Seguiram-se grandes discos autorais: Calabar (fortemente atingido pela ação da Censura), em 1973, Meus Caros Amigos, em 1976, Chico Buarque, em 1978, A Ópera do Malandro, em 1979, e Vida, em 1980. Há o disco ao vivo com Caetano Veloso e o com Maria Bethânia, e o LP do intérprete (Sinal Fechado), lançado em 1974, resposta aos censores que não deixavam Chico em paz. Penso que a década de 1970 foi a mais produtiva da sua trajetória. Se juntarmos a produção dos anos 1960 com a dos anos 1970, teremos muitas dezenas de clássicos populares.

Quando a década de 1980 começou, Chico se aproximava dos 40 anos. A ditadura estava terminando, e o samba Vai Passar, de 1984, talvez encerre uma longa fase da sua carreira. Parceiro de Edu Lobo em muitas canções, “entortou” suas músicas, tirou delas o caráter de clássicos instantâneos e exigiu do ouvinte mais atenção. O estranhamento das primeiras audições foi superado, e as novas belezas foram descobertas. No fundo, no fundo, eram as mesmas belezas que sempre acompanharam Chico de perto, desde o disco de estreia na RGE.

A passagem do tempo tirou, aos poucos, uma impressão que todos tinham do artista: que ele não gostava de palco. Que nada. Chico Buarque entrou na década de 1990, perto dos 50 anos, fazendo uma turnê sempre que lançava um novo álbum autoral. Nessa ordem: disco de inéditas, turnê, disco ao vivo e DVD. Cumpridas as etapas musicais, vinha o novo livro do Chico escritor. Se 2021 foi a vez do livro (Anos de Chumbo, de contos), 2022 é a hora da turnê. Não houve álbum, mas single com a inédita Que Tal um Samba?, que dá título à turnê.

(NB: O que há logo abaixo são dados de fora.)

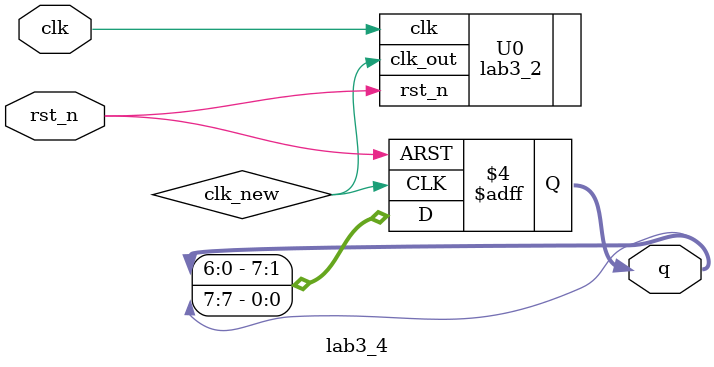
<source format=v>
`timescale 1ns / 1ps


module lab3_4(q,clk,rst_n);

output [7:0] q; // output
input clk; // global clock
input rst_n; // active low reset
reg [7:0] q; // output
integer i;
wire clk_new;

lab3_2 U0(.clk_out(clk_new),.clk(clk),.rst_n(rst_n));

// Sequential logics: Flip flops
always @(posedge clk_new or negedge rst_n)
    if (~rst_n) 
    q<=8'b01010101;
    
    else
        begin
        q[0]<=q[7];
        for(i=1;i<8;i=i+1)
        q[i]<=q[i-1];
        end
endmodule

</source>
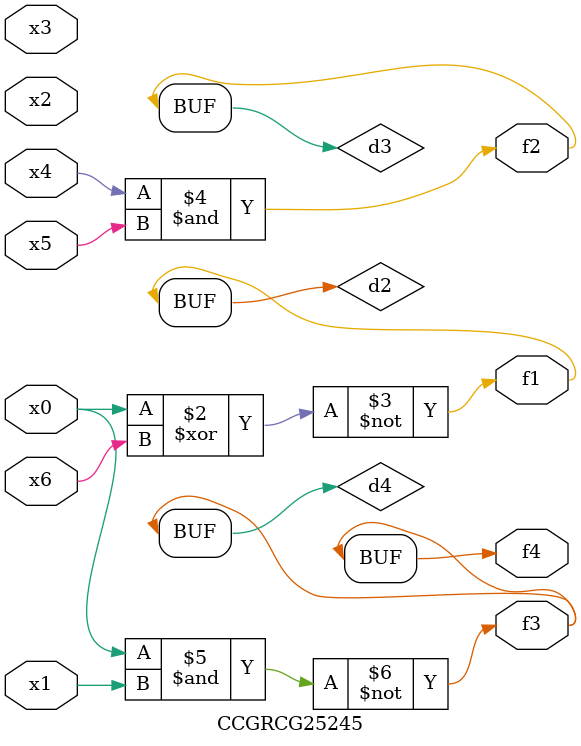
<source format=v>
module CCGRCG25245(
	input x0, x1, x2, x3, x4, x5, x6,
	output f1, f2, f3, f4
);

	wire d1, d2, d3, d4;

	nor (d1, x0);
	xnor (d2, x0, x6);
	and (d3, x4, x5);
	nand (d4, x0, x1);
	assign f1 = d2;
	assign f2 = d3;
	assign f3 = d4;
	assign f4 = d4;
endmodule

</source>
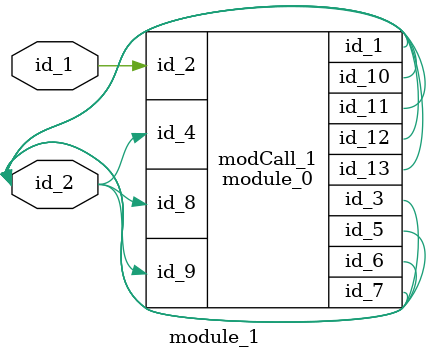
<source format=v>
module module_0 (
    id_1,
    id_2,
    id_3,
    id_4,
    id_5,
    id_6,
    id_7,
    id_8,
    id_9,
    id_10,
    id_11,
    id_12,
    id_13
);
  output wire id_13;
  inout wire id_12;
  output wire id_11;
  inout wire id_10;
  input wire id_9;
  input wire id_8;
  inout wire id_7;
  inout wire id_6;
  output wire id_5;
  input wire id_4;
  inout wire id_3;
  input wire id_2;
  inout wire id_1;
endmodule
module module_1 (
    id_1,
    id_2
);
  inout wire id_2;
  input wire id_1;
  module_0 modCall_1 (
      id_2,
      id_1,
      id_2,
      id_2,
      id_2,
      id_2,
      id_2,
      id_2,
      id_2,
      id_2,
      id_2,
      id_2,
      id_2
  );
endmodule

</source>
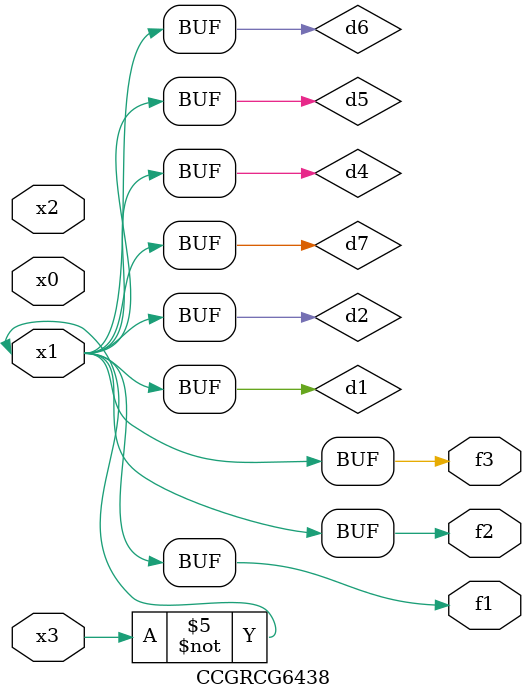
<source format=v>
module CCGRCG6438(
	input x0, x1, x2, x3,
	output f1, f2, f3
);

	wire d1, d2, d3, d4, d5, d6, d7;

	not (d1, x3);
	buf (d2, x1);
	xnor (d3, d1, d2);
	nor (d4, d1);
	buf (d5, d1, d2);
	buf (d6, d4, d5);
	nand (d7, d4);
	assign f1 = d6;
	assign f2 = d7;
	assign f3 = d6;
endmodule

</source>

Nesta terça-feira (06) e nesta quarta-feira (07), Chico Buarque começa sua turnê por João Pessoa, no Teatro Pedra do Reino. Terá como convidada especial Mônica Salmaso, ele e ela fotografados aqui por Leo Aversa. O que Chico vai cantar sozinho? O que Mônica vai cantar sozinha? Que números farão em dueto? O que vai predominar no set list? Clássicos dos anos 1960 e 1970? Números dos últimos 30 ou 40 anos? Perguntas, perguntas. Respostas, só à noite, depois que o público de João Pessoa tiver o privilégio de assistir à estreia da nova turnê de Chico Buarque.